EXERCISE OBJECTIVE: Please repeat the whole listing exactly, but leave the pictures out.

INFORMATION GIVEN:
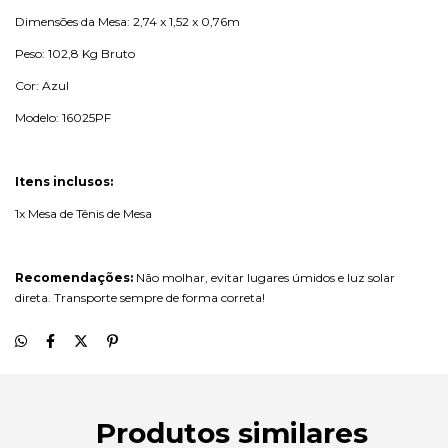
Dimensões da Mesa: 2,74 x 1,52 x 0,76m
Peso: 102,8 Kg Bruto
Cor:
Azul
Modelo: 16025PF
Itens inclusos:
1x Mesa de Tênis de Mesa
Recomendações:
Não molhar, evitar lugares úmidos e luz solar
direta. Transporte sempre de forma correta!
Produtos similares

RESULT FOR THIS EXERCISE:
Dimensões da Mesa: 2,74 x 1,52 x 0,76m
Peso: 102,8 Kg Bruto
Cor:
Azul
Modelo: 16025PF
Itens inclusos:
1x Mesa de Tênis de Mesa
Recomendações:
Não molhar, evitar lugares úmidos e luz solar
direta. Transporte sempre de forma correta!
Produtos similares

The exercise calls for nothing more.